··· The records

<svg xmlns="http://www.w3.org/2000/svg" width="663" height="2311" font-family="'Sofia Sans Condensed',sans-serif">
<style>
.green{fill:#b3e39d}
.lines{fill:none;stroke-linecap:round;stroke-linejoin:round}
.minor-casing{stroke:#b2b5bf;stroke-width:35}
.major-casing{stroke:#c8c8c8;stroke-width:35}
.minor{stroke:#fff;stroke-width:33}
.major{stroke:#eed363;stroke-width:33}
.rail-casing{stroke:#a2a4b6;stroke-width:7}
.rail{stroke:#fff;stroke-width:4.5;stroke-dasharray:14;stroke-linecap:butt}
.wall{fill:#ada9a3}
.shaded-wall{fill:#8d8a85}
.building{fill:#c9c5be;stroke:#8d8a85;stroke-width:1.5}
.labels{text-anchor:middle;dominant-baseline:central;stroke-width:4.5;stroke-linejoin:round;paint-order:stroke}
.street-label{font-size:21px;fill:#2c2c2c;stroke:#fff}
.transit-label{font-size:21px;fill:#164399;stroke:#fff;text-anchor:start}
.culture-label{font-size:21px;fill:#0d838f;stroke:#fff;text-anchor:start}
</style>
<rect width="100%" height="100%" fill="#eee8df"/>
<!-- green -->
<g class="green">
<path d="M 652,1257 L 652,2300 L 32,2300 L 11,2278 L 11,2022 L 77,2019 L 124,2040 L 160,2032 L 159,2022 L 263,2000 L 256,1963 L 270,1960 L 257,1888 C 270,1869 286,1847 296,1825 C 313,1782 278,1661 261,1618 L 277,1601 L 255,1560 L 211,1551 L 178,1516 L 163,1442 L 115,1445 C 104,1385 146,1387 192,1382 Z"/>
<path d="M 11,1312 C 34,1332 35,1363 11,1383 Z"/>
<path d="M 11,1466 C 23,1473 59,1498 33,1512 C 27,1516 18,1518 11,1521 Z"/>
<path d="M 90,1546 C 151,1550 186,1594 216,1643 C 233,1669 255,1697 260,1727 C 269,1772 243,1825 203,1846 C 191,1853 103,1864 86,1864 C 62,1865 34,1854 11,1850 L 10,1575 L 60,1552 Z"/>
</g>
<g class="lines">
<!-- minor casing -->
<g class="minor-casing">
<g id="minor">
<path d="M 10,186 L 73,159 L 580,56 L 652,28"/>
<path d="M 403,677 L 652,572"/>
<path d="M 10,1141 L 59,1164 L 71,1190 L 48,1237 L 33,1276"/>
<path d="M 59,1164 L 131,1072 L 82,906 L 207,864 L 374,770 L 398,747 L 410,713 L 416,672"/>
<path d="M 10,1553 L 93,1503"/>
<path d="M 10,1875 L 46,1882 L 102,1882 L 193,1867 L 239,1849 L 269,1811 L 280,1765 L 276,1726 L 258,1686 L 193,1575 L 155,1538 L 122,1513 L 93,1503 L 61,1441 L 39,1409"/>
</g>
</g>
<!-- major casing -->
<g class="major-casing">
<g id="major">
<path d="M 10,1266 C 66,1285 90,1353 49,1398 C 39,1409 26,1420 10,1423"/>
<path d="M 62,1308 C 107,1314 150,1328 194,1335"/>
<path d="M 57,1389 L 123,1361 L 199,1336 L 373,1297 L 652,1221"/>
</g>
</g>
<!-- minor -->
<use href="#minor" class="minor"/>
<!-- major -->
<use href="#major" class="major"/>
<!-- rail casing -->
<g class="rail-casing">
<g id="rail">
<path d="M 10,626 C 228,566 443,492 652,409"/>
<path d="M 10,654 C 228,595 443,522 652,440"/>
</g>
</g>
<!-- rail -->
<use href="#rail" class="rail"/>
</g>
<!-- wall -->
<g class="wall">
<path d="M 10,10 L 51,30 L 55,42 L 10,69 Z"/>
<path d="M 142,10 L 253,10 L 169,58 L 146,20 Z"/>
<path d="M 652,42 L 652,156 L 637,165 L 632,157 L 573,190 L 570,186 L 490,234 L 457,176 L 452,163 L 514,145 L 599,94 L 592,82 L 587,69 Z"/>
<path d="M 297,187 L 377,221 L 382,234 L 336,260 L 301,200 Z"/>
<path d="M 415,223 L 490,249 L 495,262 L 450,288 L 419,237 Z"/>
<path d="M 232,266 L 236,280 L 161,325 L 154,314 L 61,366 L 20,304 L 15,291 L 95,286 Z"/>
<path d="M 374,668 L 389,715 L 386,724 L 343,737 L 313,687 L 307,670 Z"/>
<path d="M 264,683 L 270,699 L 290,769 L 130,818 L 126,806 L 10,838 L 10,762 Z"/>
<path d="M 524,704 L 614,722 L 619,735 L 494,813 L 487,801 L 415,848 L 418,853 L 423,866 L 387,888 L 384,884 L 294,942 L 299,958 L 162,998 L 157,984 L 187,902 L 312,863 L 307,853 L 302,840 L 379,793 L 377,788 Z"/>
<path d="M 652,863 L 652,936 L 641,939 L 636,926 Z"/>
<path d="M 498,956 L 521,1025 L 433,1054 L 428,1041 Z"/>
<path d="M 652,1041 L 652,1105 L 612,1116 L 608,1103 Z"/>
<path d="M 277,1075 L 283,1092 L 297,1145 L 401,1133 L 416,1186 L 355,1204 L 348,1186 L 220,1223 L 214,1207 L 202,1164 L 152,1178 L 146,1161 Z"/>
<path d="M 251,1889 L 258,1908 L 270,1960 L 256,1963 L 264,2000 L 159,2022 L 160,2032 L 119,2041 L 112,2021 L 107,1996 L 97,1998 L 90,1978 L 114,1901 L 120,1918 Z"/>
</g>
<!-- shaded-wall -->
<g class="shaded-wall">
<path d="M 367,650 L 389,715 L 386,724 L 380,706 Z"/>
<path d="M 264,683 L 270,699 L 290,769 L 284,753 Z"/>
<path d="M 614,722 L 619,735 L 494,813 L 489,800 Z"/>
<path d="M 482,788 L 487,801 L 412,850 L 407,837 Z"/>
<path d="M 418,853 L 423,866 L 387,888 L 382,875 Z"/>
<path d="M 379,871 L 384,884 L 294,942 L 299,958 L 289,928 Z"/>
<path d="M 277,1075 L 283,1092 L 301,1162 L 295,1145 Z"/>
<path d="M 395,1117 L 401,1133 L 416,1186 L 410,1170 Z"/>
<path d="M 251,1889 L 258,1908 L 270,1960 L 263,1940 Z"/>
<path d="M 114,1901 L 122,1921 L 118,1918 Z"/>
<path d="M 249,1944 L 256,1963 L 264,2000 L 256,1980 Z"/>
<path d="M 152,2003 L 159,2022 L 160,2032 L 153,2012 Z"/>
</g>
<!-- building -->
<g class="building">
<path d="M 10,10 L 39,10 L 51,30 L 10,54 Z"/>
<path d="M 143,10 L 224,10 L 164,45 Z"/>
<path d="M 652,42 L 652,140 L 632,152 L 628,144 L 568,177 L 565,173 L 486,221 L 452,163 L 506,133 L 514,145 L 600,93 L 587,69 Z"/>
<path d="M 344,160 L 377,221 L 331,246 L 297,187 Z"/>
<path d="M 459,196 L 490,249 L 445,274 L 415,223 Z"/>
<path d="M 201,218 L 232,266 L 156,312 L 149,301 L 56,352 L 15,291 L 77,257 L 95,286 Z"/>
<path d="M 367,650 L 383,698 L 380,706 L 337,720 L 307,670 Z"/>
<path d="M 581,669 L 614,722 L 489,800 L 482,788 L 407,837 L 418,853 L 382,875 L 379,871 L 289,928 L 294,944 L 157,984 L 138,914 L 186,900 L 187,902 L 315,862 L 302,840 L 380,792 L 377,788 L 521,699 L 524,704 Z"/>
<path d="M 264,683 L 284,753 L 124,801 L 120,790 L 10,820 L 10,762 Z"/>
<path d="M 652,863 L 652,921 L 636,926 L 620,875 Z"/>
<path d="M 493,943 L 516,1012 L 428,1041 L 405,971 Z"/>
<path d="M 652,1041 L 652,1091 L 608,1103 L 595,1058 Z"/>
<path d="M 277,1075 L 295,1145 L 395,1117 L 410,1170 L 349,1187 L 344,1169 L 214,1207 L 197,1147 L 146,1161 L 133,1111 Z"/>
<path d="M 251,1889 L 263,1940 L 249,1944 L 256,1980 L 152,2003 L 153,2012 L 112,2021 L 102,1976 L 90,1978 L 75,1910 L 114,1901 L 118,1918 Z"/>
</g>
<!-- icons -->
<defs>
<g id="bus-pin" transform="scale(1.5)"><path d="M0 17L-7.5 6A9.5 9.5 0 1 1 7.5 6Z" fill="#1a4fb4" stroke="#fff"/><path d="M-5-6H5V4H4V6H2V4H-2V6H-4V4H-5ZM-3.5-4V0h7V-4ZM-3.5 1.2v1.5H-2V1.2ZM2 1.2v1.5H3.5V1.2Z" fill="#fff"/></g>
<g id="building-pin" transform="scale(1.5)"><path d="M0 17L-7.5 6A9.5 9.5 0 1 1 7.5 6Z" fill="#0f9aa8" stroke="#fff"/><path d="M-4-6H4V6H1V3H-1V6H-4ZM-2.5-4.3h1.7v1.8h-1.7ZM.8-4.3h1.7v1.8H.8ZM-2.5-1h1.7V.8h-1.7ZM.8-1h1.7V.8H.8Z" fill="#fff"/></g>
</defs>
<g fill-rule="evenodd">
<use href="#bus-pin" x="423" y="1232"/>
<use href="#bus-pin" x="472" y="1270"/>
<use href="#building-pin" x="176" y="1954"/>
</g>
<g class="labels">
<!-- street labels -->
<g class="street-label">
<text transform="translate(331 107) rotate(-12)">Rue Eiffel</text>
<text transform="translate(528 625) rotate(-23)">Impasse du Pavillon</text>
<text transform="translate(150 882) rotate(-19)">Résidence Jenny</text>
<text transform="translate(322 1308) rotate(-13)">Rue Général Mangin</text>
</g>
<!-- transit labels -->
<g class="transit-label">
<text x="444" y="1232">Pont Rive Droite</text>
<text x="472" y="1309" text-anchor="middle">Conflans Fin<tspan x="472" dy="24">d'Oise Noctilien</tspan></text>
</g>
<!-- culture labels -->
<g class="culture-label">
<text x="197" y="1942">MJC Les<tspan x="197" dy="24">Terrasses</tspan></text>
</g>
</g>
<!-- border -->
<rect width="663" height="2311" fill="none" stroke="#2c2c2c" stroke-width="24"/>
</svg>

······

What is expected: The expected answer is a copy of every line in the entries that holds the word "lines".

Reply to the task:
.lines{fill:none;stroke-linecap:round;stroke-linejoin:round}
<g class="lines">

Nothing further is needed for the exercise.